Alston describes a dispute in the Borodin literature about whether and how Prince Igor Orientalizes its Polovtsian characters. Richard Taruskin argued in 1997 that “the music of the opera conveys messages of Russian racial superiority and glorifies Imperialism” (692). But Marina Frolova-Walker (in a 2007 book I just started that’s amazing so far) shows that not just the Polovtsian characters, but the Russian ones too exhibit “the musical features that Taruskin sees as Orientializing,” specifically “tied or syncopated melodic undulations, and the reversible chromatic pass between the fifth and the sixth degrees of the scale” (692, 692n2). (Frolova-Walker, by the way, has a lot of good stuff on her website.)
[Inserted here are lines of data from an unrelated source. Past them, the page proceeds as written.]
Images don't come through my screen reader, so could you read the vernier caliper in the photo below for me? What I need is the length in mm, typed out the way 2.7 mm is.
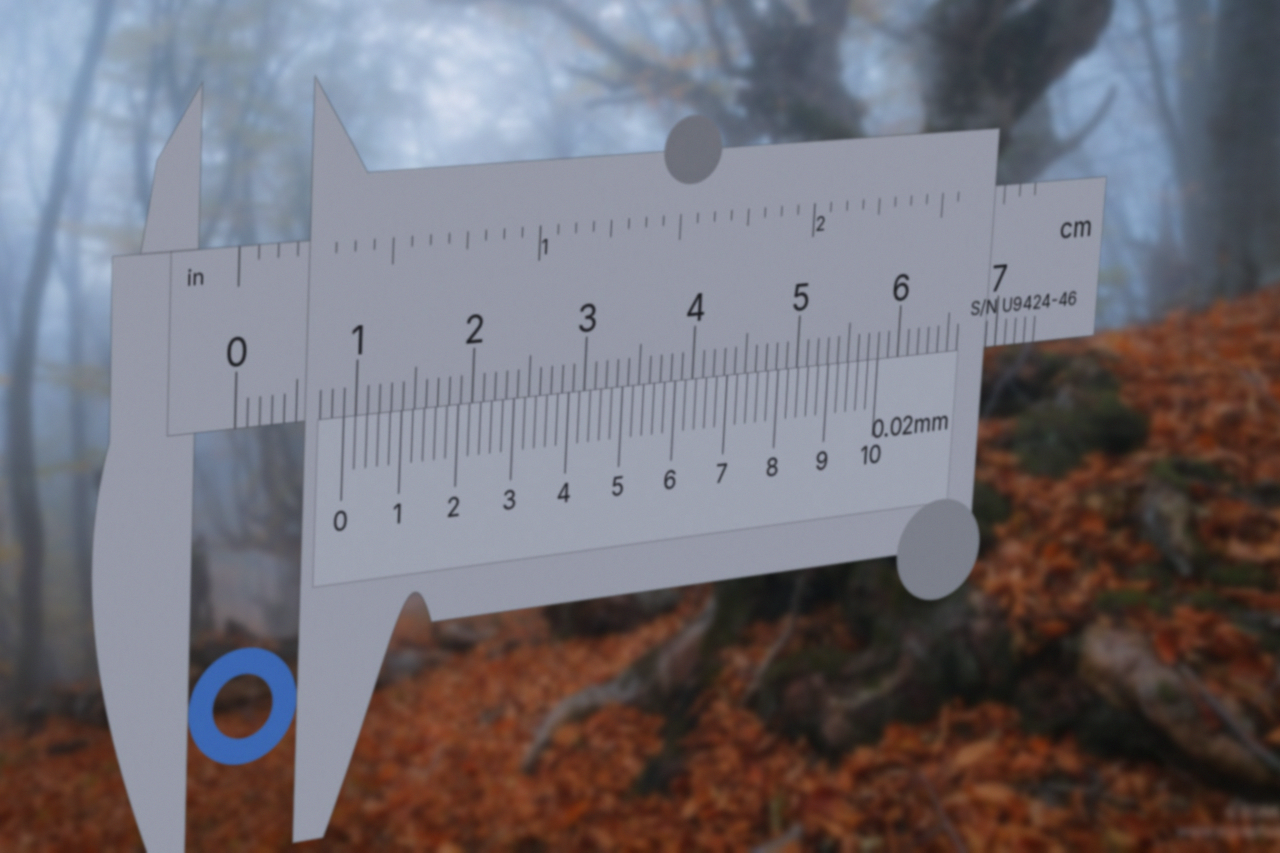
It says 9.0 mm
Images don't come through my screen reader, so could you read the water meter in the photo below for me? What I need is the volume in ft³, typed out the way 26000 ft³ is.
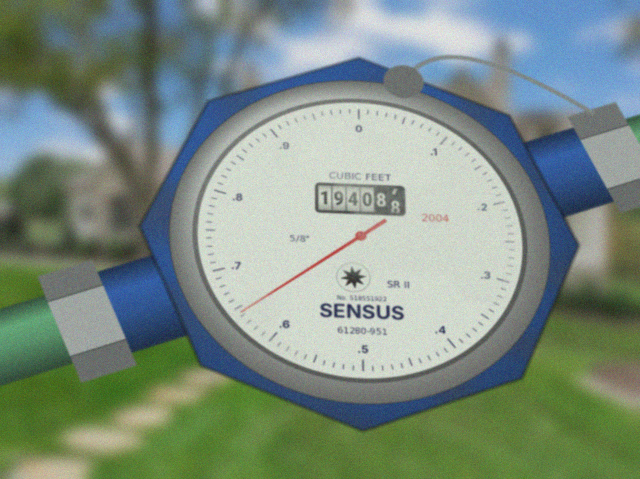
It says 194087.64 ft³
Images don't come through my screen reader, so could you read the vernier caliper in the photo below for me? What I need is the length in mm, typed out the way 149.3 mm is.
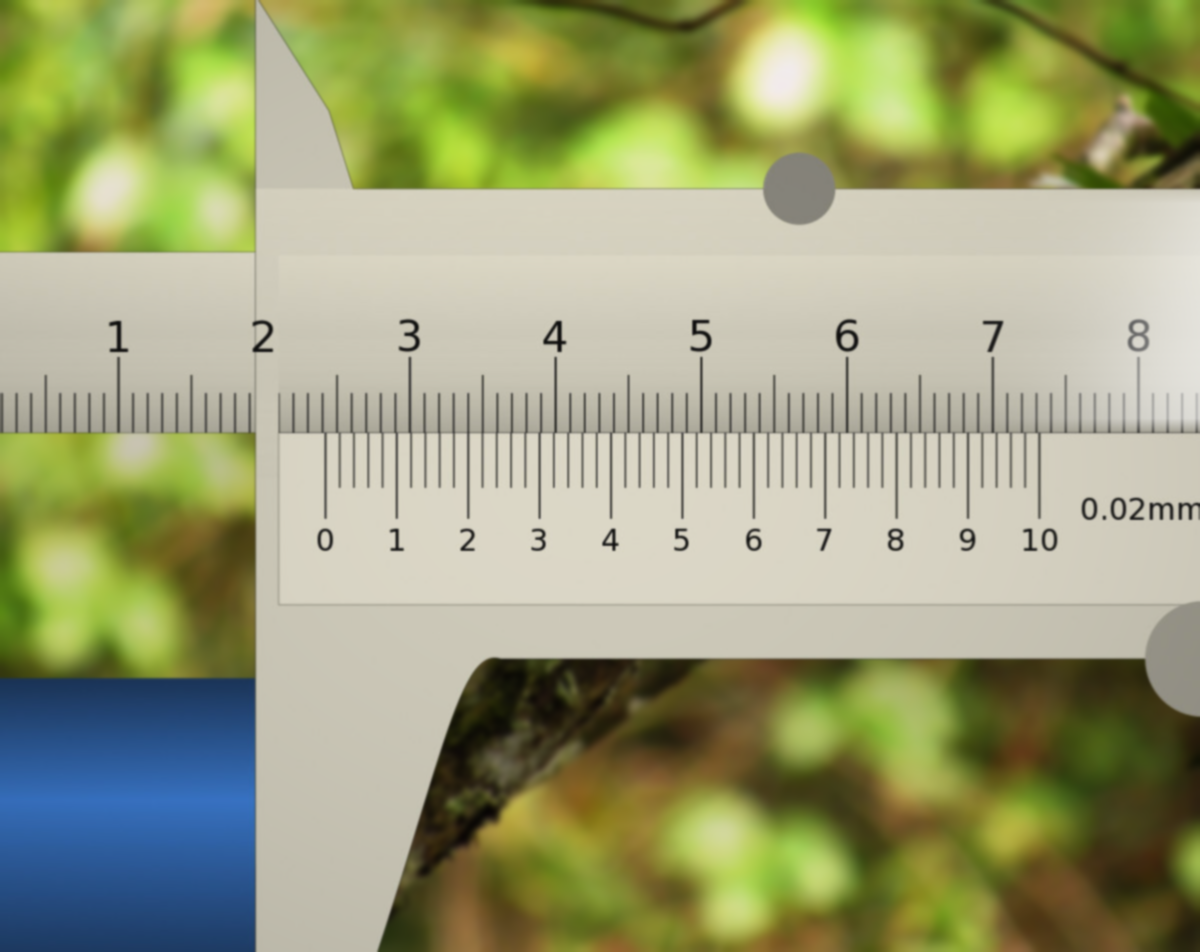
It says 24.2 mm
This article was perfect for my interests, because I have a pet theory about feminism and Orientalism in Prince Igor. The two most striking scenes in the opera show abducted women being abused for the pleasure of their male captors. In the Polovtsian camp, Khan Konchak offers his prisoner Igor his choice of the women Konchak has captured and enslaved, who are forced to sing and dance. Though they sing about their longing for their homeland, the song itself is beautiful, and their distress can only be imagined, not seen or heard. In Putivl, Prince Galitsky’s men abduct one woman, and her distress is evident (this is emphasized in the 2013 production, but it’s built into the libretto and music). The women of Putivl appeal to Galitsky, then Yaroslavna to save the woman, and their repeated pleading makes it clear that the abduction violated the norms of their community. That is, the contrast between these scenes is a kind of Orientalizing of the Polovtsians. Men abducting women because they can and want to seems normal, inevitable, and permanent in the world of the Polovtsians, but abnormal, immoral, and reversible (by a powerful woman) in twelfth-century Rus. Men are trash in both cultures, but it’s only the civilized men of Rus that it’s worth being disappointed in, not their exotic neighbors.
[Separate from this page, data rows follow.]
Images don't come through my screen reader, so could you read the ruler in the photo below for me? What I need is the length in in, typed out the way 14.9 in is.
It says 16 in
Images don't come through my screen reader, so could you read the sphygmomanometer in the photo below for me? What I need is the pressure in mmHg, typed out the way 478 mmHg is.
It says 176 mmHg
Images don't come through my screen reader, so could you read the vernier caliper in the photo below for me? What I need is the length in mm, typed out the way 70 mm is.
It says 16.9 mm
All page references are to Ray Alston, “‘Muzhaisia, kniaginia’: Alexander Borodin’s Prince Igor and the ‘Woman Question,’” Slavic and East European Journal 64.4 (2020): 692–713 (no link). If you don’t have access to SEEJ, you might check out pp. 117–37 of his dissertation (different but related).

2 Comments leave one →
  1. March 8, 2021 4:16 pm

    I watched this (in the Met’s weird version that they broadcast) and was pretty impressed with the Yaroslavna plotline. Looking Borordin up after that, I wasn’t surprised to find he had feminist leadings. As for the Orientalism, I can’t speak to that because the Polovtsian dances etc were a dream sequence in the version I watched. Would like to watch a more traditional version and figure out what was going on.

    • March 8, 2021 10:01 pm

      I might have to rent the Met version to see how everything fits together when the dances are a dream sequence! If you ever do watch another version, I’d love to hear your thoughts about how they compare, Maya.